I start working on the problem and report back.

Report back on the bug

The fix took about 10 minutes and I opened a pull request

Bug fixed

Now, you’ll notice that this has absolutely no data about the bug. This simply is titled “fix”. When your memory is fresh that might be fine, but you have no idea what was the initial cause of this “fix”.

Like magic, I got a new question on Slack about 20 minutes after the fix was already deployed

Second bug report

This is the bug report on Pivotal Tracker and it described what was described to me in chat.

Pivotal Bug report

Understanding the problem

If you were able to follow along, you likely already understand the problem. This is not exclusive to us, any company will experience this over time.

You have many communication channels, some verbal, some written and some are in code and commit messages.

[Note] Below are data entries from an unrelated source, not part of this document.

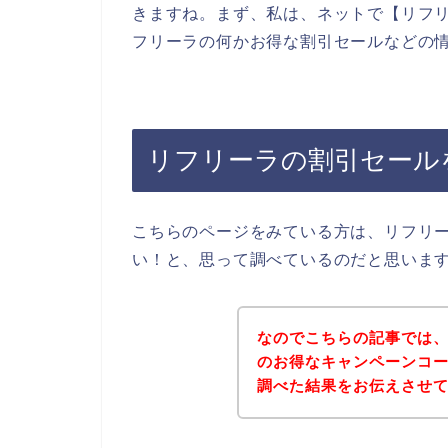
きますね。まず、私は、ネットで【リフリ
フリーラの何かお得な割引セールなどの
リフリーラの割引セール
こちらのページをみている方は、リフリ
い！と、思って調べているのだと思いま
なのでこちらの記事では
のお得なキャンペーンコ
調べた結果をお伝えさせ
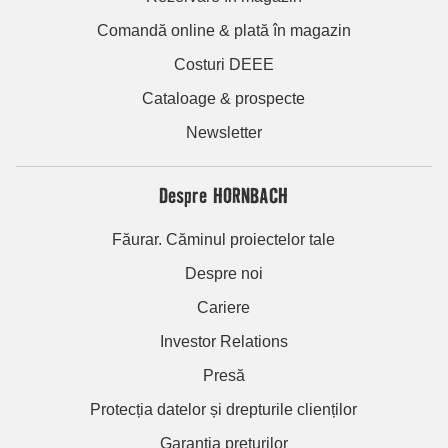
Comandă online & plată în magazin
Costuri DEEE
Cataloage & prospecte
Newsletter
Despre HORNBACH
Făurar. Căminul proiectelor tale
Despre noi
Cariere
Investor Relations
Presă
Protecția datelor și drepturile clienților
Garanția prețurilor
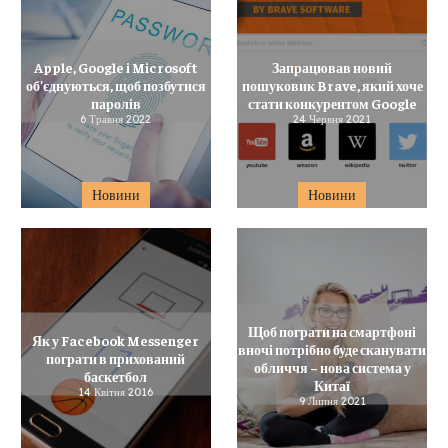
Apple, Google і Microsoft
Запрацював новий
об’єднуються, щоб позбутися
пошуковик Brave, який хоче
паролів
стати конкурентом Google
6 Травня 2022
24 Червня 2021
Новини
Новини
Щоб пограти на смартфоні
Як у Facebook Messenger
вночі потрібно буде сканувати
пограти в прихований
обличчя – нова система у
баскетбол
Китаї
14 Квітня 2016
9 Липня 2021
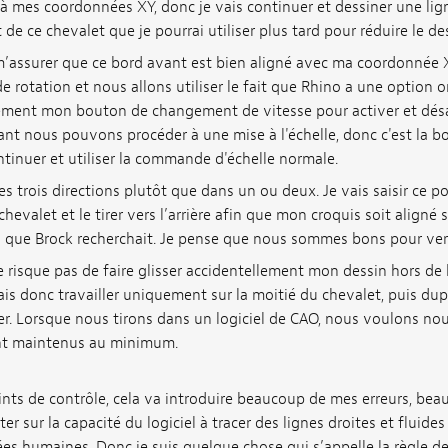
 à mes coordonnées XY, donc je vais continuer et dessiner une li
 de ce chevalet que je pourrai utiliser plus tard pour réduire le d
 m’assurer que ce bord avant est bien aligné avec ma coordonnée 
e rotation et nous allons utiliser le fait que Rhino a une option 
ilement mon bouton de changement de vitesse pour activer et désa
t nous pouvons procéder à une mise à l'échelle, donc c'est la bo
ontinuer et utiliser la commande d'échelle normale.
es trois directions plutôt que dans un ou deux. Je vais saisir ce p
 chevalet et le tirer vers l’arrière afin que mon croquis soit aligné
 que Brock recherchait. Je pense que nous sommes bons pour verro
 risque pas de faire glisser accidentellement mon dessin hors de 
vais donc travailler uniquement sur la moitié du chevalet, puis dupl
ner. Lorsque nous tirons dans un logiciel de CAO, nous voulons no
ont maintenus au minimum.
oints de contrôle, cela va introduire beaucoup de mes erreurs, b
r sur la capacité du logiciel à tracer des lignes droites et fluide
s humaines. Donc je suis quelque chose qui s’appelle la règle des t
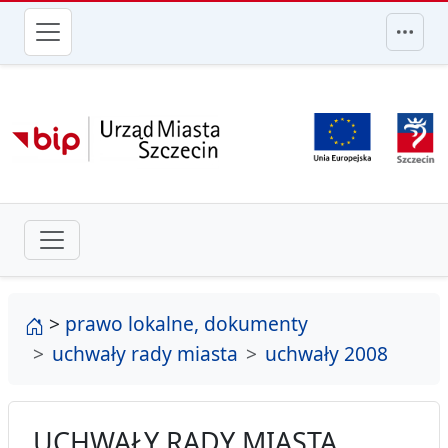
przejdź do głównego menu
strona główna
>
prawo lokalne, dokumenty
uchwały rady miasta
uchwały 2008
UCHWAŁY RADY MIASTA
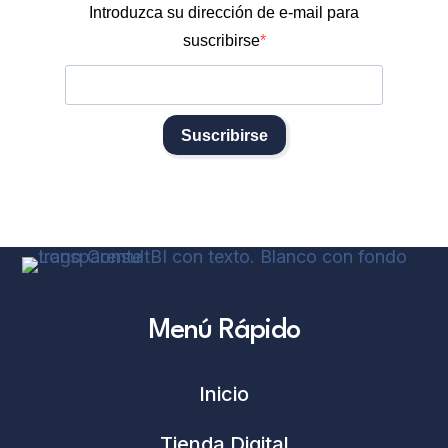
Introduzca su dirección de e-mail para
suscribirse
Suscribirse
Menú Rápido
Inicio
Tienda Digital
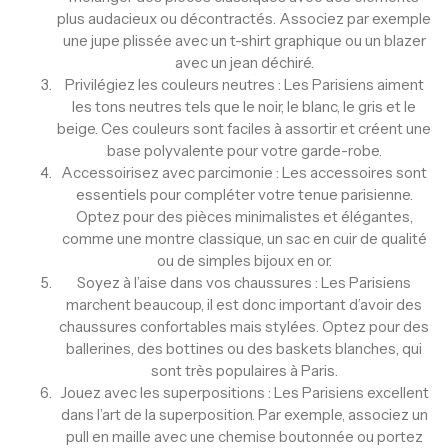
plus audacieux ou décontractés. Associez par exemple
une jupe plissée avec un t-shirt graphique ou un blazer
avec un jean déchiré.
Privilégiez les couleurs neutres : Les Parisiens aiment
les tons neutres tels que le noir, le blanc, le gris et le
beige. Ces couleurs sont faciles à assortir et créent une
base polyvalente pour votre garde-robe.
Accessoirisez avec parcimonie : Les accessoires sont
essentiels pour compléter votre tenue parisienne.
Optez pour des pièces minimalistes et élégantes,
comme une montre classique, un sac en cuir de qualité
ou de simples bijoux en or.
Soyez à l’aise dans vos chaussures : Les Parisiens
marchent beaucoup, il est donc important d’avoir des
chaussures confortables mais stylées. Optez pour des
ballerines, des bottines ou des baskets blanches, qui
sont très populaires à Paris.
Jouez avec les superpositions : Les Parisiens excellent
dans l’art de la superposition. Par exemple, associez un
pull en maille avec une chemise boutonnée ou portez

For example, if you run git blame and you see a line that your colleague wrote a few months back, you don’t really have the “why” and the discussions that led to this fix.

Beyond the simple syntax and obvious bug fixes, this becomes a problem.

Attempting to fix

This post has been in draft mode on my computer for a long while, I have to say I don’t have a complete solution, but I think a solution is possible.

The solution involves multiple stages

  1. Story in your bug tracker / sprint planner
  2. Slack channels opens and link to it from the story. Any discussion on this story happens in the Slack channel (and recorded)
  3. Opening a task should be pickup-task $task_id and it links your git commits into the story
  4. Opening a PR, running tests or anything else on that branch, pings to slack (again, recorded)
  5. Once approved, the PR is stated “ready to merge”, task is delivered, channel is closed and recorded for later reference.
  6. commit is squashed and link to the story (with the discussion) is added to it.

This would have solved the problem described here. (or at least it’s a good start)

The story would have a timeline of the discussion between the product, the engineer that picked up the story and later for reference if you are looking at the code.

What’s the situation for you?

Would love to hear what’s the situation for you and how would you suggest to solve it.